There are $5$ billion unique email addresses in the World. If I created a database containing their SHA-256 hashes, how any unique hashes would we expect that database to contain?
By my crude methods, a SHA-256 hash is $256$ bits long so there are $k=2^{256}$ possible hashes. Therefore the probability of any two email addresses chosen at random having the same hash is roughly $p=\frac{1}{k}=2^{-256}$.
Let $n=5\times10^9$ be the number of distinct email addresses.
Therefore the expected number of duplicates of any one chosen hashed email address is given by $E=np=4.3\times10^{-68}$
Now suppose we need to check all hashed email addresses in turn for duplicates we will expect to find $n^2p=2.16\times10^{-58}$ email addresses having a duplicate hash. We would then roughly halve this since any duplicates would have been found twice (and by the smallness of the probability, the likelihood of there existing triplets does not materially affect the result).

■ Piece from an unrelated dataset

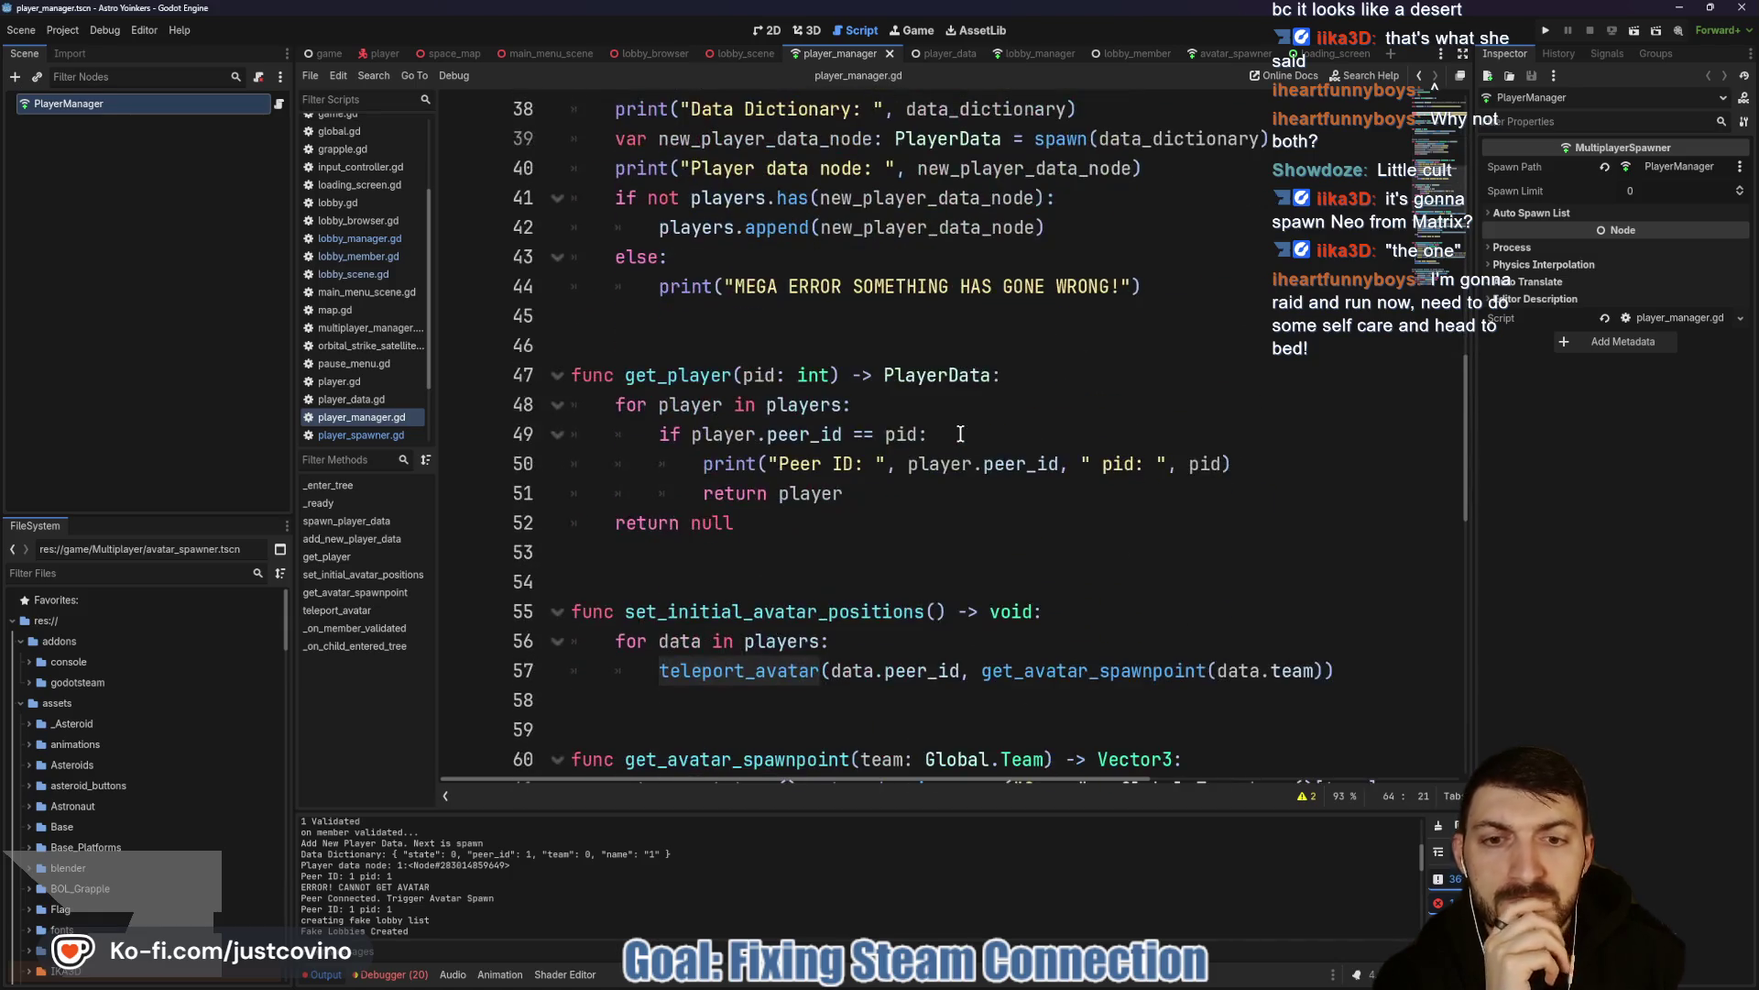
In lobby_scene.gd's _ready, comment out the peer_connected connection line with Ctrl+K.
left_click(749, 56)
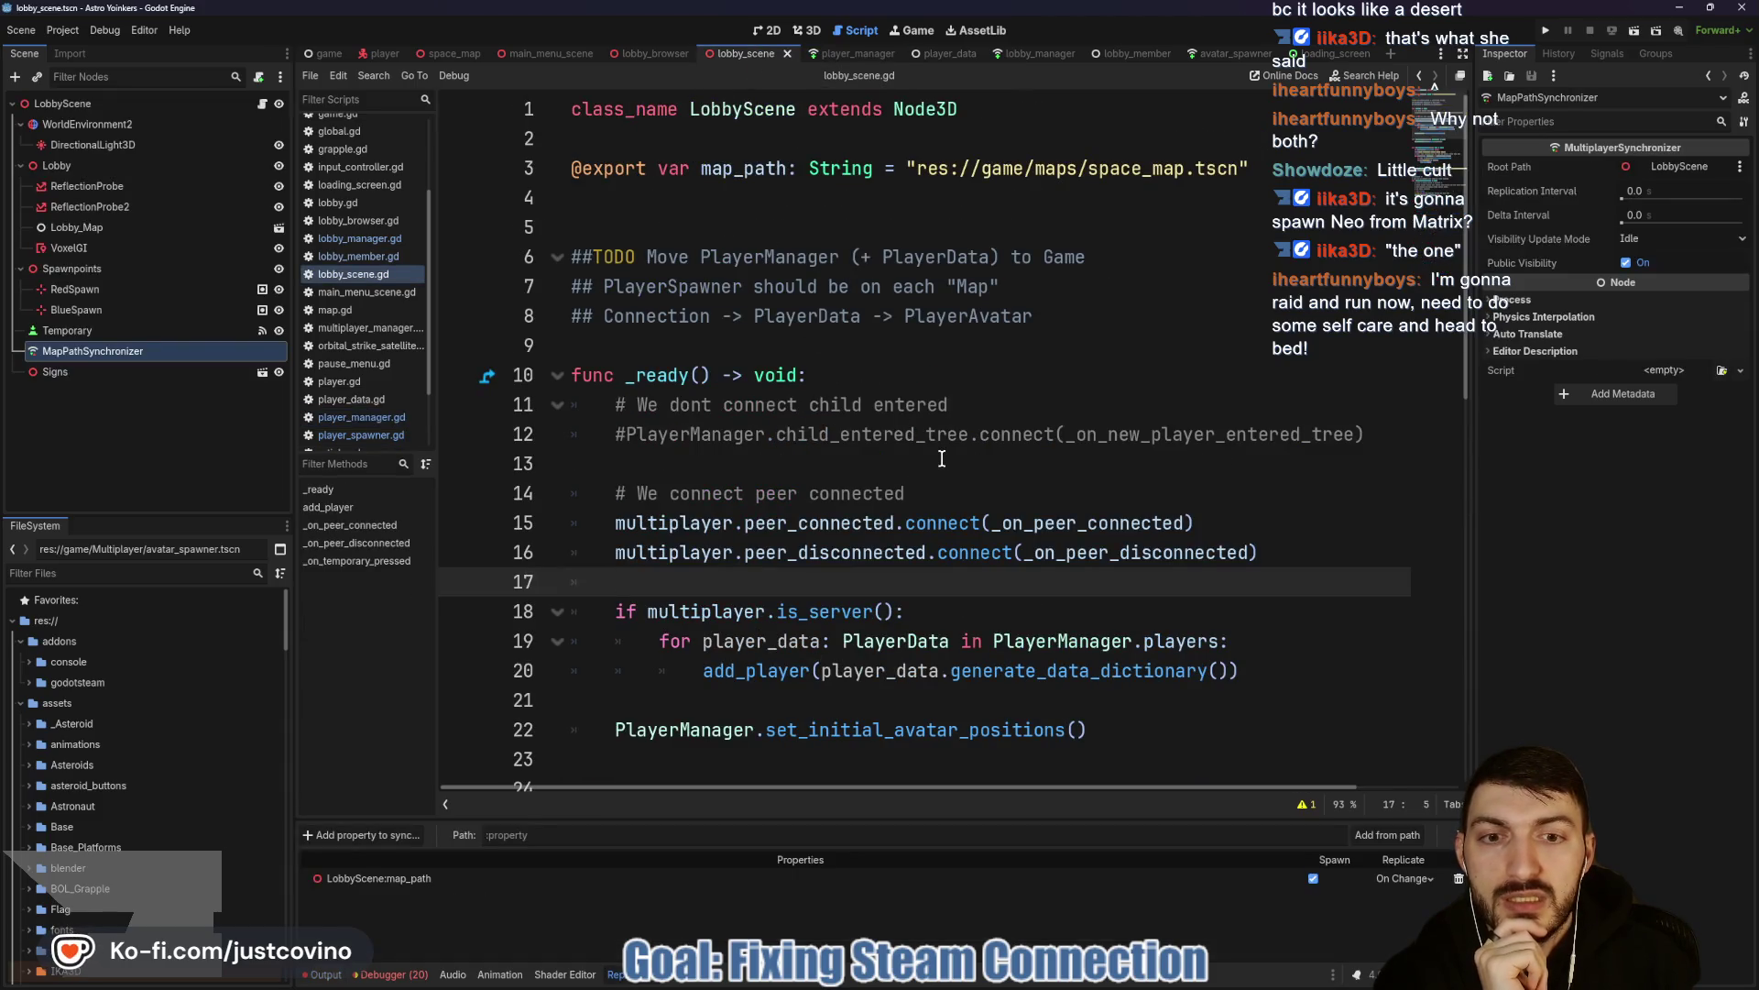
scroll(709, 587, "down", 2)
left_click(1184, 556)
key("shift+Home")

So in intuitive terms, we would need to inhabit $10^{58}$ planet Earths to the same density as we do this one, before the expected number of duplicate hashed email addresses reached $1$.
Therefore we can be extremely certain that every hash will be unique. Is this correct, and can this estimate be refined or improved? A key (reasonable?) assumption I've made is that the common structure which email addresses share does not impact the likelihood of hashes matching.
Your reasoning is basically right.
You can compute two related but different things.
First, the expected number of coincidences (or collisions). This is given by
$$C= \frac{n (n-1)}{2} \frac{1}{k} \approx \frac{n^2}{2k} $$
Then the probability that there is at least a collission. This is
$$P = 1- \frac{k!}{n!}\frac{1}{k^n} \approx 1 - \exp \left( -\frac{n^2}{2k}\right)$$
Both numbers almost coincide if the probability of collissions is small. For details see the birthday problem.